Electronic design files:
Segment Open
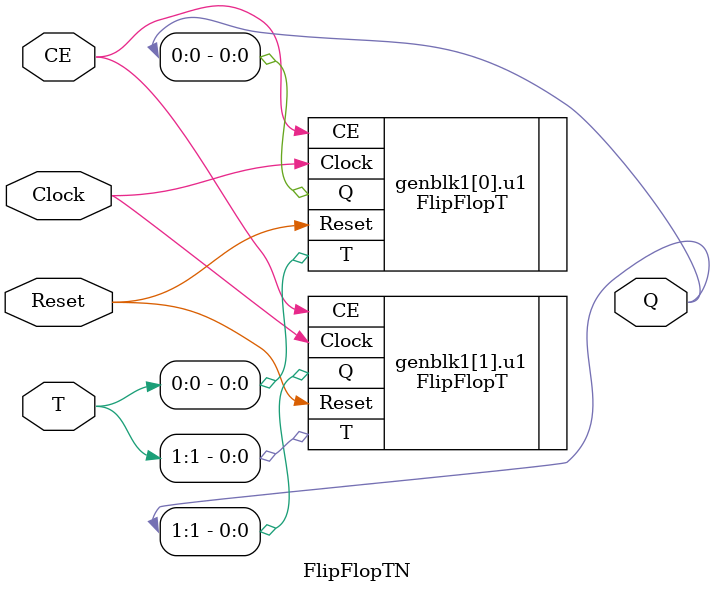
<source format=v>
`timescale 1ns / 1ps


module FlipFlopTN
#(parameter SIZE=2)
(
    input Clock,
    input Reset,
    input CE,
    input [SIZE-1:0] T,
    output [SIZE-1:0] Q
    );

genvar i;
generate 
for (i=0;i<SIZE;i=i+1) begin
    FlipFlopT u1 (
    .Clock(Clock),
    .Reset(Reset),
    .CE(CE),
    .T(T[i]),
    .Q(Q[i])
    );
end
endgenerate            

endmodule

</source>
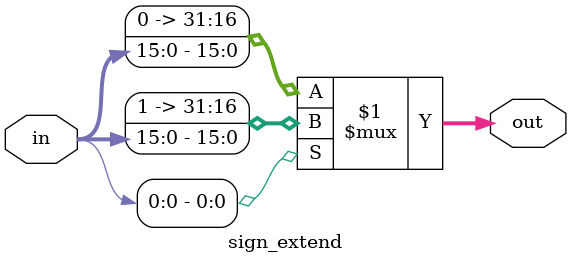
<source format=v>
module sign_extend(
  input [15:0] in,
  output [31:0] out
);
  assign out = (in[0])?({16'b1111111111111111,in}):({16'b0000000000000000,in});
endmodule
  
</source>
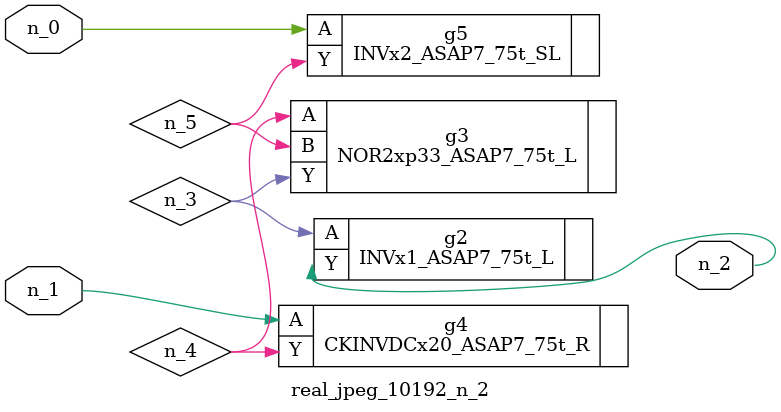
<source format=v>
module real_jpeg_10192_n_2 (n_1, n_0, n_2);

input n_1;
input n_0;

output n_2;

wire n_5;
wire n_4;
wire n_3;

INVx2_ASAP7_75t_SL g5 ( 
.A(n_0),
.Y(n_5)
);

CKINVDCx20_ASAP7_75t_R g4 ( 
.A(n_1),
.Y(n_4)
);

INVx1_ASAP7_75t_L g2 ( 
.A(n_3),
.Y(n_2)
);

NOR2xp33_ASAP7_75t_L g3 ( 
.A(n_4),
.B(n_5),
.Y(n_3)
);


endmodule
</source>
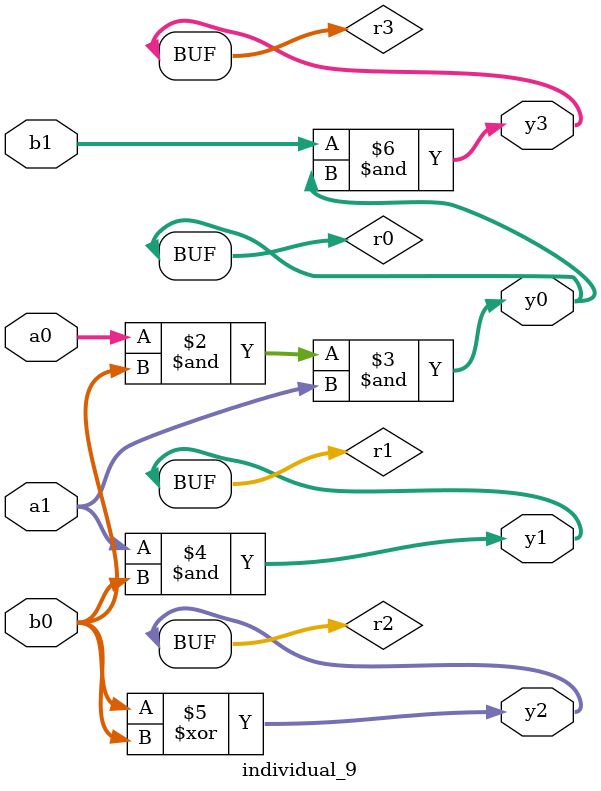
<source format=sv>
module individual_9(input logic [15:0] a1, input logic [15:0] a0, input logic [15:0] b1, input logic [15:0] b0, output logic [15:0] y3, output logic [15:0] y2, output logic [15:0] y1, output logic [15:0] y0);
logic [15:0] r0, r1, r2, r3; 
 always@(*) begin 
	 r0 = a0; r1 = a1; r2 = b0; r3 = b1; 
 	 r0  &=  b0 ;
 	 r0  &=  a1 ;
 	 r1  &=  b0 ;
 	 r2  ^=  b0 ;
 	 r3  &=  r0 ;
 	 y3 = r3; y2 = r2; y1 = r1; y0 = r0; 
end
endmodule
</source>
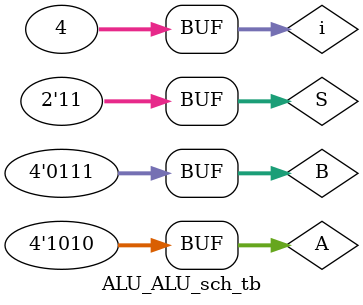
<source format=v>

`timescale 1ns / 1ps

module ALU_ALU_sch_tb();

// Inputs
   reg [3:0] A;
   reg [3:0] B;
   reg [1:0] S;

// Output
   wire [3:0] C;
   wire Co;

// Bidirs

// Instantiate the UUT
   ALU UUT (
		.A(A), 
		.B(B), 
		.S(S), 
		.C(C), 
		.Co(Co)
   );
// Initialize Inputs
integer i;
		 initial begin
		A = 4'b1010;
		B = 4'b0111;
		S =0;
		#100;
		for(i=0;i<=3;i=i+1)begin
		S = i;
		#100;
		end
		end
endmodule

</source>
Segment Closed
● **WHAT IS EXPECTED**: Leave every picture out and output the records exactly.

● **EXPECTED OUTPUT**:
<source format=v>
`timescale 1ns / 1ps


module FlipFlopTN
#(parameter SIZE=2)
(
    input Clock,
    input Reset,
    input CE,
    input [SIZE-1:0] T,
    output [SIZE-1:0] Q
    );

genvar i;
generate 
for (i=0;i<SIZE;i=i+1) begin
    FlipFlopT u1 (
    .Clock(Clock),
    .Reset(Reset),
    .CE(CE),
    .T(T[i]),
    .Q(Q[i])
    );
end
endgenerate            

endmodule

</source>
<source format=v>
module sign_extend(
  input [15:0] in,
  output [31:0] out
);
  assign out = (in[0])?({16'b1111111111111111,in}):({16'b0000000000000000,in});
endmodule
  
</source>
<source format=v>
module real_jpeg_10192_n_2 (n_1, n_0, n_2);

input n_1;
input n_0;

output n_2;

wire n_5;
wire n_4;
wire n_3;

INVx2_ASAP7_75t_SL g5 ( 
.A(n_0),
.Y(n_5)
);

CKINVDCx20_ASAP7_75t_R g4 ( 
.A(n_1),
.Y(n_4)
);

INVx1_ASAP7_75t_L g2 ( 
.A(n_3),
.Y(n_2)
);

NOR2xp33_ASAP7_75t_L g3 ( 
.A(n_4),
.B(n_5),
.Y(n_3)
);


endmodule
</source>
<source format=sv>
module individual_9(input logic [15:0] a1, input logic [15:0] a0, input logic [15:0] b1, input logic [15:0] b0, output logic [15:0] y3, output logic [15:0] y2, output logic [15:0] y1, output logic [15:0] y0);
logic [15:0] r0, r1, r2, r3; 
 always@(*) begin 
	 r0 = a0; r1 = a1; r2 = b0; r3 = b1; 
 	 r0  &=  b0 ;
 	 r0  &=  a1 ;
 	 r1  &=  b0 ;
 	 r2  ^=  b0 ;
 	 r3  &=  r0 ;
 	 y3 = r3; y2 = r2; y1 = r1; y0 = r0; 
end
endmodule
</source>
<source format=v>

`timescale 1ns / 1ps

module ALU_ALU_sch_tb();

// Inputs
   reg [3:0] A;
   reg [3:0] B;
   reg [1:0] S;

// Output
   wire [3:0] C;
   wire Co;

// Bidirs

// Instantiate the UUT
   ALU UUT (
		.A(A), 
		.B(B), 
		.S(S), 
		.C(C), 
		.Co(Co)
   );
// Initialize Inputs
integer i;
		 initial begin
		A = 4'b1010;
		B = 4'b0111;
		S =0;
		#100;
		for(i=0;i<=3;i=i+1)begin
		S = i;
		#100;
		end
		end
endmodule

</source>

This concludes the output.